ELEPHANT was made in English and has a distinct urban setting. In this regard, it is different from other Sri Lankan movies (short or full-length). As he explains: “Virtually all the Sri Lankan movies made so far are focused on villages or the war or the suburbs.

rehan-mudannayake-1While those stories are important in their own right, it is important to expand the industry’s repertoire in this post-war phase to include other narratives as well. ELEPHANT is a point of departure as it is set in the heart of Colombo and is focused on the westernized, upper-middle class – the English-speaking elite, so to speak. I am delighted it picked up an award at the Jakarta international film festival.”
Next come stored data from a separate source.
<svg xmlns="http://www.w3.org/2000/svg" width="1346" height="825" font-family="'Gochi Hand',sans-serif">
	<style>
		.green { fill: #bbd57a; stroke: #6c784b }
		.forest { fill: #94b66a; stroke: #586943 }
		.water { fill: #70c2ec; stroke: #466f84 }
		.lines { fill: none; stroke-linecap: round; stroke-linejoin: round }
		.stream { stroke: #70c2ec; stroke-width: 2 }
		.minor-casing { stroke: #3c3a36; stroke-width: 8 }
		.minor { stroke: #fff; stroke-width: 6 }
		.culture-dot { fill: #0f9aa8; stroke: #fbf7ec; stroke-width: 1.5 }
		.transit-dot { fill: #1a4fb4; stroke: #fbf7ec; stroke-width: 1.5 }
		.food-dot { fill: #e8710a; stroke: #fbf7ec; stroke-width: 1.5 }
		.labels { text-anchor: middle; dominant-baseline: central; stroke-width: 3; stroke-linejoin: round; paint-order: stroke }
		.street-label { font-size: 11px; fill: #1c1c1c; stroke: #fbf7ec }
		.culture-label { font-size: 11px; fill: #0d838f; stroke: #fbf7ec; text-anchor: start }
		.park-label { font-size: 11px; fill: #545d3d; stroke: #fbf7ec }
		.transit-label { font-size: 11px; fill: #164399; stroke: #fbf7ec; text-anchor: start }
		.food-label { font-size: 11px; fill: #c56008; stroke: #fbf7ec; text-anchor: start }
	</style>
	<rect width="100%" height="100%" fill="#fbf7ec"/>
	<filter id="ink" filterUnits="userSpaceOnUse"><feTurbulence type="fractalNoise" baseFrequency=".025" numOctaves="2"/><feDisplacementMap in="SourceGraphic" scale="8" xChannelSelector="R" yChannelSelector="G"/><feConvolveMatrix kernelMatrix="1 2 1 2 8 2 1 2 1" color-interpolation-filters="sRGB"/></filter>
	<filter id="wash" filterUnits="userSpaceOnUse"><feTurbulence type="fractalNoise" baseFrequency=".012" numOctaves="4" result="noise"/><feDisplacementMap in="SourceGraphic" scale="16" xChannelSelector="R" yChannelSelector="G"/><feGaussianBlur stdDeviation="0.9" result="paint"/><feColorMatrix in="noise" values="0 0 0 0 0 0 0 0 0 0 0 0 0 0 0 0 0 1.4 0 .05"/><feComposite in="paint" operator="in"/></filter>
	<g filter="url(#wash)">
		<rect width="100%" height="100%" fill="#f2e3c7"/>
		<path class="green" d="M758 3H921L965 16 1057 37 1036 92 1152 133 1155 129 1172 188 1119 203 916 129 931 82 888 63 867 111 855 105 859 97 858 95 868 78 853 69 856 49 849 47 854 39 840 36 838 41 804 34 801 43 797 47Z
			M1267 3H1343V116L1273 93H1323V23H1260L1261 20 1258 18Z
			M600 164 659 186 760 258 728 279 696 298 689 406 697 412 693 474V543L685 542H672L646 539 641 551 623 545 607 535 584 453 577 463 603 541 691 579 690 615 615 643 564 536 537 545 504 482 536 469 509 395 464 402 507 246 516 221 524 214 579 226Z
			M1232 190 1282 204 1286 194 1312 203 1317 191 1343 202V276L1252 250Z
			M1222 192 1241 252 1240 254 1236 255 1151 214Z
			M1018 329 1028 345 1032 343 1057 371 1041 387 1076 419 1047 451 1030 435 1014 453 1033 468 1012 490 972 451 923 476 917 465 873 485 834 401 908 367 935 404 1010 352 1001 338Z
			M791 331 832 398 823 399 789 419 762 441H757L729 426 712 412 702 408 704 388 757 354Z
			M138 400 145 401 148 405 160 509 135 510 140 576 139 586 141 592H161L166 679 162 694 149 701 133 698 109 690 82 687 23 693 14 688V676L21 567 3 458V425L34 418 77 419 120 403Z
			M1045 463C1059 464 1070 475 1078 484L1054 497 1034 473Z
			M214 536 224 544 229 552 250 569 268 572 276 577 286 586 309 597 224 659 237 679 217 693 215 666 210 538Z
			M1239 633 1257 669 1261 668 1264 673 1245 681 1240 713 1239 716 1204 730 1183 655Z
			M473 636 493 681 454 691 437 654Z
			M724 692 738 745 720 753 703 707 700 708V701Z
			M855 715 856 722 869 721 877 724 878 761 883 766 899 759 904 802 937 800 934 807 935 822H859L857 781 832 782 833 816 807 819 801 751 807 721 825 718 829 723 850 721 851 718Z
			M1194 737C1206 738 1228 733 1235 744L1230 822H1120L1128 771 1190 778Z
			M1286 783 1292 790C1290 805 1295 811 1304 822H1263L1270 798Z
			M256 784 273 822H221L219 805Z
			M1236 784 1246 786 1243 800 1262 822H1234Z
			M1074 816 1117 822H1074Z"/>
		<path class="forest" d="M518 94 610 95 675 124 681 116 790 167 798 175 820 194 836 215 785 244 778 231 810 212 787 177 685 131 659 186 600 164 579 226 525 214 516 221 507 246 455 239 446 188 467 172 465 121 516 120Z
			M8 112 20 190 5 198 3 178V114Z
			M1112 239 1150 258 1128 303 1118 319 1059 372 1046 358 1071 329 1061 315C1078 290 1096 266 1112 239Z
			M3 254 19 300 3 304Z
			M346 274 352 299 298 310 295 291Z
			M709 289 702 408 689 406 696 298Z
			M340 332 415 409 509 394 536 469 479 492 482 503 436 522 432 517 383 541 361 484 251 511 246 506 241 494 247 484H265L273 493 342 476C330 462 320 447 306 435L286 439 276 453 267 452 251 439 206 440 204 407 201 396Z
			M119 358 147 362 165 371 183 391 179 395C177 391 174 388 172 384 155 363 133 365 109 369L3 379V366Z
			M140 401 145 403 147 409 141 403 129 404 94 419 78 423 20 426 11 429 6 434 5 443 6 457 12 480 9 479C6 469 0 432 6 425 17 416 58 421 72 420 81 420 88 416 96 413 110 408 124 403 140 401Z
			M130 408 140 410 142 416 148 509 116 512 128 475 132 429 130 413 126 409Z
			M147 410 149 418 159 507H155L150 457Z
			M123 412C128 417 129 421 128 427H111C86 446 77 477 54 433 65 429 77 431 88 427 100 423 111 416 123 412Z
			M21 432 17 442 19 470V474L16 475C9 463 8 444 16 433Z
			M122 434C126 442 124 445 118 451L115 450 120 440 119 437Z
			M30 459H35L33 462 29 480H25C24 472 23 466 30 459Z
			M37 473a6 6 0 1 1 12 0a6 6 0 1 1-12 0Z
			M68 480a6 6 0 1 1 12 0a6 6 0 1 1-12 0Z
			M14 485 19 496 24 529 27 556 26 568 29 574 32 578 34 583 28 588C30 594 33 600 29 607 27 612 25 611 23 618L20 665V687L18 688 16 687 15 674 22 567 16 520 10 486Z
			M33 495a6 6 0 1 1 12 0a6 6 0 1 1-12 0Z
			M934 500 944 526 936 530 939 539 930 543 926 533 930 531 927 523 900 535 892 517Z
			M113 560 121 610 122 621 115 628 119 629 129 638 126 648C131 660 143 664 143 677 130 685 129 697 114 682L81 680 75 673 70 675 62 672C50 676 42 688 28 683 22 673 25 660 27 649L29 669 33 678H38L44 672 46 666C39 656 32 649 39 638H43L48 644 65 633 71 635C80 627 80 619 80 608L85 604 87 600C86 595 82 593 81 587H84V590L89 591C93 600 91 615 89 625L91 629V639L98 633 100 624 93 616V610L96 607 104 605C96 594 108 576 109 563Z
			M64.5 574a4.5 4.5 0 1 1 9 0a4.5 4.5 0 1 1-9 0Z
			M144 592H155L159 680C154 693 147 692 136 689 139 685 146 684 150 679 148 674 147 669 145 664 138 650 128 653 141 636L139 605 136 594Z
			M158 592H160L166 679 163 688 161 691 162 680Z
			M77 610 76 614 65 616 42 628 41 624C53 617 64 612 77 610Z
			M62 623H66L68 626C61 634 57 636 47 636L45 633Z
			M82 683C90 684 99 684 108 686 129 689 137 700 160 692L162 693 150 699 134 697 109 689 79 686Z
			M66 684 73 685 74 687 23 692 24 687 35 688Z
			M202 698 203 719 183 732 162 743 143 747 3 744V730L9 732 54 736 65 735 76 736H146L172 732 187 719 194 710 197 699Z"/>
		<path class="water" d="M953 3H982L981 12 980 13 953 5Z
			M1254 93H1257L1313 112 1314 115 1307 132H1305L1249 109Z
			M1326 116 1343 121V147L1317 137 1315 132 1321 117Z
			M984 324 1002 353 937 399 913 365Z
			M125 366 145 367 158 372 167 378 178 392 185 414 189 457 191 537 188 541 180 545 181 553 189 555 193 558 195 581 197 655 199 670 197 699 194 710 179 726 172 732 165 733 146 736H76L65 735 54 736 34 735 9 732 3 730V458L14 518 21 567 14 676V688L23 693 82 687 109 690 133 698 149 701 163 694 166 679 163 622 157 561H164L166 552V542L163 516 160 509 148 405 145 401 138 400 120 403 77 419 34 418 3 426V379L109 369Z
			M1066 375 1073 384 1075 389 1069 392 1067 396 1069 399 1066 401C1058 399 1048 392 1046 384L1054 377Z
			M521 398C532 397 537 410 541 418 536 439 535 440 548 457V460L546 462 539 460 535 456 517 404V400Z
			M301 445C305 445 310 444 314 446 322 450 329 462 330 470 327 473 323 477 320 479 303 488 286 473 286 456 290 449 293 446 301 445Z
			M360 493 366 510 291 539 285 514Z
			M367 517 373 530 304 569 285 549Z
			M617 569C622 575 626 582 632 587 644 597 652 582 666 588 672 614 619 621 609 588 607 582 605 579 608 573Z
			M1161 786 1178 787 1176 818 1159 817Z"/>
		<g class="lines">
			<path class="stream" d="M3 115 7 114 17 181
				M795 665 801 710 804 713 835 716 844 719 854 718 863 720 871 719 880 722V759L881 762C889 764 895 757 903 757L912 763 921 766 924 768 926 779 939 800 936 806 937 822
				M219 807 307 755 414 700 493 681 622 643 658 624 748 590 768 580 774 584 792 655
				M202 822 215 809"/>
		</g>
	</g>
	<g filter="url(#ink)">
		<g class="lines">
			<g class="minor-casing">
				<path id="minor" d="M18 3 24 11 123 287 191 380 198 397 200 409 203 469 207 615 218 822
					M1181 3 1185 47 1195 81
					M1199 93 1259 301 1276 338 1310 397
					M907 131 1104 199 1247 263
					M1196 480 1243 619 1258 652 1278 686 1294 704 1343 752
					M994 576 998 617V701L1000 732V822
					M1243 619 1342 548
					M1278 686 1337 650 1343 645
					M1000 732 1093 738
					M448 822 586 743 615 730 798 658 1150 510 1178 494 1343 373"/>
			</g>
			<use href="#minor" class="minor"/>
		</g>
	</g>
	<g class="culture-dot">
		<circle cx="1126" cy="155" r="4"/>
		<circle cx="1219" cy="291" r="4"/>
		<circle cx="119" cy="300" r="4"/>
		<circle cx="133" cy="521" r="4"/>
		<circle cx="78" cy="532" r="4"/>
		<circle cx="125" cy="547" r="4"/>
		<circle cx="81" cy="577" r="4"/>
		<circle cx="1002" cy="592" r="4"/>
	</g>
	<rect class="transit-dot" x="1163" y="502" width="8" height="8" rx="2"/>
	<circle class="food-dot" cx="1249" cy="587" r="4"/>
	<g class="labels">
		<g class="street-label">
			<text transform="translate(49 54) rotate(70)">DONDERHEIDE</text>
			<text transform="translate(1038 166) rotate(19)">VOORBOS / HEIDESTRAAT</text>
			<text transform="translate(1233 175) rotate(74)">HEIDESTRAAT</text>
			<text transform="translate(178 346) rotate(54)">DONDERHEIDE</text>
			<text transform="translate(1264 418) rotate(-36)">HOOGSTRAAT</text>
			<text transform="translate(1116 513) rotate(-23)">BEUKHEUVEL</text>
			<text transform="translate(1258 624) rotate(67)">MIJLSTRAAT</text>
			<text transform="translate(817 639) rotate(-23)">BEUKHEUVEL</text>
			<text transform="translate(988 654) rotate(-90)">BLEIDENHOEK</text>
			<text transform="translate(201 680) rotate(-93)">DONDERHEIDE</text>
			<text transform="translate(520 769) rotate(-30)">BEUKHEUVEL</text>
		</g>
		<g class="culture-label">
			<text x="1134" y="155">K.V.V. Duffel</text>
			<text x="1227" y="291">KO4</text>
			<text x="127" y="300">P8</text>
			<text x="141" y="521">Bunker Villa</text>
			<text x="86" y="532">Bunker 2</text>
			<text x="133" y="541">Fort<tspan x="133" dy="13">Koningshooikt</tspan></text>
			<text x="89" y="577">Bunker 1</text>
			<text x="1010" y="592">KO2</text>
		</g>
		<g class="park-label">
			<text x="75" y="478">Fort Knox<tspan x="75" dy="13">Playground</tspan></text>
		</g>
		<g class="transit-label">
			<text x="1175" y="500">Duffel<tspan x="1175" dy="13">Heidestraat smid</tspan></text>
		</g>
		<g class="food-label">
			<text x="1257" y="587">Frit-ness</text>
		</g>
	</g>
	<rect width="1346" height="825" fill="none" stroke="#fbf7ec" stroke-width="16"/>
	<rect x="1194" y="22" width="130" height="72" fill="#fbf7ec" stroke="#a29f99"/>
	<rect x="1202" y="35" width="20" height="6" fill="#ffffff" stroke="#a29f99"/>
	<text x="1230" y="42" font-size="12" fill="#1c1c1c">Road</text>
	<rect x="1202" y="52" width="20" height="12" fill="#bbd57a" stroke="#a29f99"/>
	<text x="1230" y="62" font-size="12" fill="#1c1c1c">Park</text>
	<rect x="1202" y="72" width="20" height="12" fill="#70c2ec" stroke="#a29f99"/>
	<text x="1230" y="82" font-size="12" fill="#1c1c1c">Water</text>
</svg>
This year Rehan has been busy working on a new film which began with the germ of an idea and culminated within a few months in a concrete product. “A dark, fast-paced short film, LADIES NIGHT is the story of a disturbed man who obsessively stalks and harasses his ex-girlfriend.” This, in essence, is the main theme. Like his debut movie, LADIES NIGHT also has an urban setting and explores the dark side of the English-speaking, upper-middle class. But the two films (both art-house movies) tackle fundamentally different themes.

Says Rehan: “My new film, like the previous one, deals with the same class of people. But it focuses on a different age group, that is to say, people in their early to mid-twenties. The film is about a regular night out in Colombo – LADIES NIGHT – where a group of friends are having some drinks and they are paid a visit by an unsavory person who happens to be the ex-boyfriend of one of the female characters.

“All the action takes place in one night with the film progressing from location to location. Hence the script, which I wrote, has a linear structure. In this sense it differs from the earlier film, which is partly linear, partly non-linear in form and structure. LADIES NIGHT is a fast-paced film with plenty of action. It is far more dramatic than ELEPHANT, given the overlapping themes of abuse, harassment and impunity.”

Rehan Mudannayake
Rehan Mudannayake

I asked him about the cast and he said that Arun Welandawe-Prematilleke, who starred in ELEPHANT, has a prominent role in this film as well. All the others are different. About 90 percent of the film’s cast comprises amateur actors who are appearing in a movie for the first time. Only two have been classically trained, namely Arun Welandawe-Prematilleke and Vindhya Fernando. The director went through an audition process to find people in their mid-twenties; people who could take the role, improvise a little and play around with it. In his own words: “I found some fabulous actors, such as Kinita Shenoy, Lasantha David and Sakshin Haran.”

The shooting period was from 6.00 pm to 6.00 am on three consecutive nights. So it was back-to-back shooting all the way. Many of the actors had to go to work in-between. “All in all, it was quite hectic,” recalls the director. “With the actors grabbing only one or two hours of sleep before reporting to work, I was really amazed by their level of commitment, their sheer determination to get the job done within the allotted time frame. It’s wonderful to work with such talented and dedicated actors.”

The preview of LADIES NIGHT is on December 8 at 6.30 pm at the Lionel Wendt (Downstairs Gallery). The film will then be screened at selected festivals abroad.